第37話 お店兼、アジト購入です!
街を少し歩いてソランジュが向かったのは、一件の小さな空き家である。二階建てで、一階は店舗のようだ。
「ここは?」
「キミの店だ。ここで商売をするといい。ここを報酬代わりに差し出そう」
「えーっ!」
ジョーイが、大きく仰け反る。
「お店とか早すぎます。商人はまずどこかで修行をしてですね」
ソランジュはジョーイの言葉を聞かず、店にドカドカと入った。軽く風魔法を起こし、部屋中のホコリを外に出す。
「ソランジュさん、どうやって、こんな店を探してきたんです?」
「跡継ぎがいなくなってな。好きに使っていいそうだ」
キッチンにある階段を上がって、二階へ。トイレの他に、合計三部屋ある。また一階に戻って、今度は地下へ行く。ここが、ジョーイの作業場だ。
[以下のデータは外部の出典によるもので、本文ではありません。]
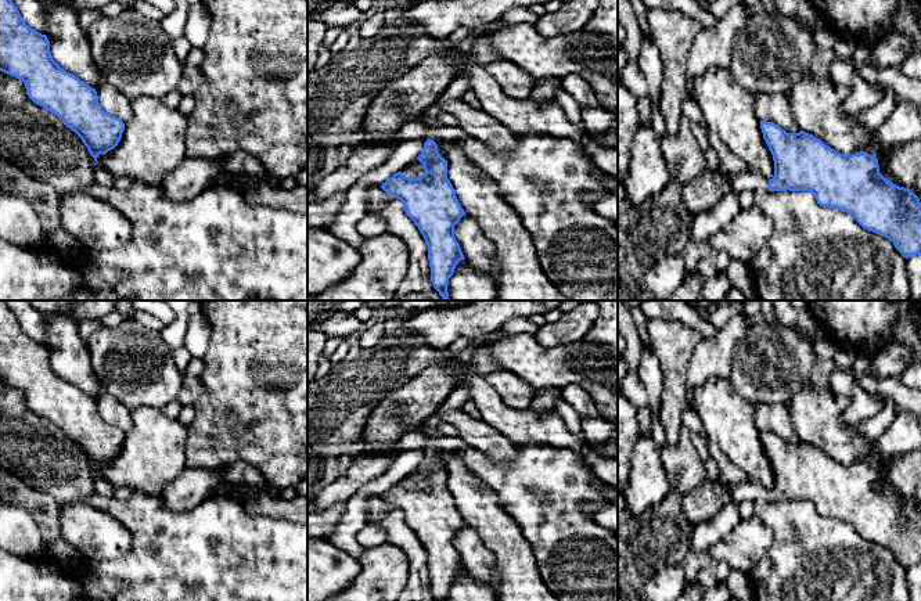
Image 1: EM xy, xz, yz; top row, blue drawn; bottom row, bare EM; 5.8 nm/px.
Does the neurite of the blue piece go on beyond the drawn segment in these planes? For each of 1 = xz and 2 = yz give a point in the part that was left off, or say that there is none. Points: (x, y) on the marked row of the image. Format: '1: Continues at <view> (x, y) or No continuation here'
1: No continuation here
2: Continues at yz (748, 180)

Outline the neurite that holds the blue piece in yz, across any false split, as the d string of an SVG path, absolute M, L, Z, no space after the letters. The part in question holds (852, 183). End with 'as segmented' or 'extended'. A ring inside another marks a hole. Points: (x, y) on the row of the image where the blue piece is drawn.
M760 120L763 138L773 155L774 176L767 180L756 169L748 169L738 173L730 173L734 192L755 191L764 188L769 191L809 191L814 195L820 206L838 209L852 215L866 230L879 234L893 242L903 258L921 255L921 202L909 188L899 187L879 173L878 159L860 151L852 155L837 152L825 145L820 138L803 130L799 133L787 133L773 122Z | extended

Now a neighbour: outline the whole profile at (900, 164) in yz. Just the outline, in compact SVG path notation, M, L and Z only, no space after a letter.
M921 136L909 144L886 145L878 166L885 179L911 190L921 202Z

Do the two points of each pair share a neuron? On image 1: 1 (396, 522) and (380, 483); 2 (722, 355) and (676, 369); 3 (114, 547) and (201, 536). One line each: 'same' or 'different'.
1: different
2: different
3: different

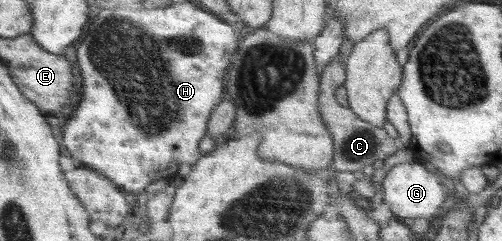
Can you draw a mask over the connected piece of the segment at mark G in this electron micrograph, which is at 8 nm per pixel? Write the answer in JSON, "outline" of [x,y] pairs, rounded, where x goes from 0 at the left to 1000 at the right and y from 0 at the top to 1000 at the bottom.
{"outline":[[[833,664],[787,685],[771,718],[759,718],[755,751],[763,776],[763,838],[775,851],[775,867],[789,900],[821,900],[823,909],[843,900],[855,913],[859,900],[869,900],[894,809],[894,784],[878,768],[871,722],[855,718],[847,685],[835,685]]]}

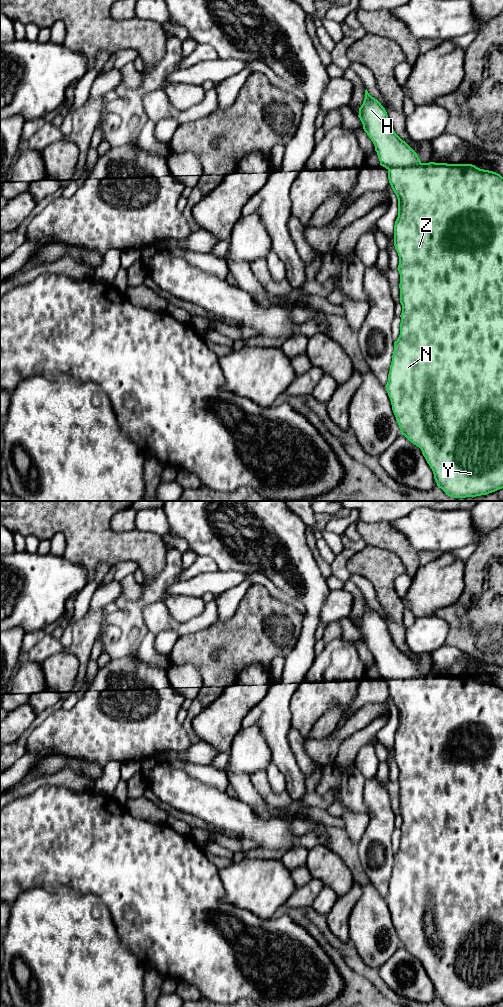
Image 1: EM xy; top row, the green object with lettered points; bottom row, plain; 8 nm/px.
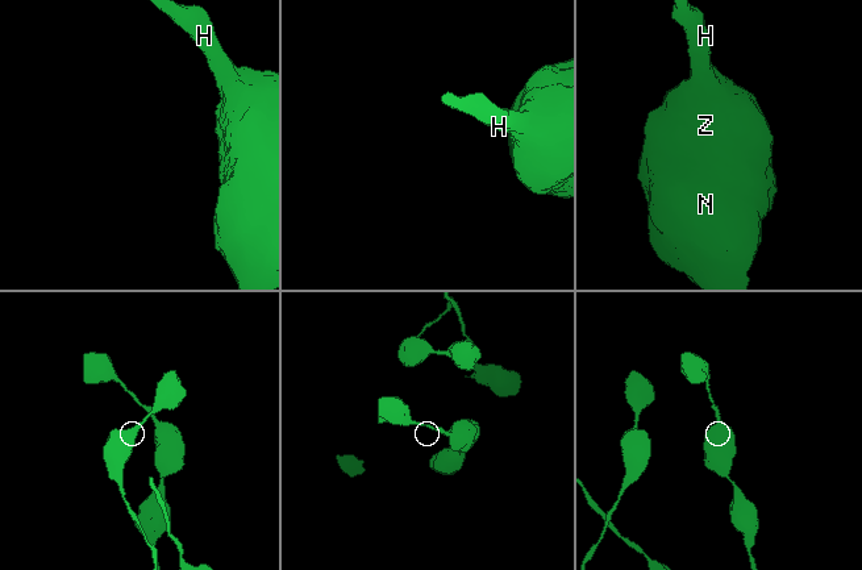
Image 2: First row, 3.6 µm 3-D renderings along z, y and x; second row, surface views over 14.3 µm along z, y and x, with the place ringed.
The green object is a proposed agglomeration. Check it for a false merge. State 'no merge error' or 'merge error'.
no merge error

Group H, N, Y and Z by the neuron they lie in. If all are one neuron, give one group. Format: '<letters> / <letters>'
H N Y Z

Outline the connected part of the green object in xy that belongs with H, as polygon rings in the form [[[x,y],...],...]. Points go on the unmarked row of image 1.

「そこまでしていただかなくても、ソランジュ様! あたしの部屋ですから、あたしが全部やりますって!」
遠慮するジョーイに、ソランジュは言い放つ。
「誤解なきよう。何も、キミのためだけに買った家ではない。我々も使うのだ」
「皆さんも同居なさるので?」
「うむ。ここを我々のセーフハウスとする。いわゆるアジトだな」
なにも、ジョーイのためだけに買い与えたわけではないらしい。
「もう、宿を探す必要はないんですねっ、ソランジュさん?」
リッコが尋ねると、ソランジュはうなずく。
「オネスではな。好きに使ってくれ。プライベートも必要だろう。手狭になったら、また引っ越す」
指をソランジュが軽く回しただけで、部屋にあった雑巾が勝手に内装の汚れを拭き取る。
古びた店舗が、新築同然の輝きを取り戻した。
「よろしいので?」
「ああ。『バカな錬金術師』による謀りを暴いてくれたお礼さ。受け取ってくれ」
皮肉にも程がある。
やはり怒っているのでは?
わざと借金をこさえさせ、今度こそ遊郭へ売るとか考えていそうだ。
「キミのようなレベルの鑑定、アイテム精製職人は、下手に修行すれば師匠に便利屋扱いされてしまう。どうせ働くなら、店をドンと構えて堂々としてくれたまえ」
ジョーイが、ソランジュの前にひざまずいた。
「あなたは神ですか? それとも、願いを叶える悪魔か魔神の類いなのでは?」
「私はただの魔女だよ」
「ありがたやー」
両手を胸の前に重ね、ジョーイは感謝をする。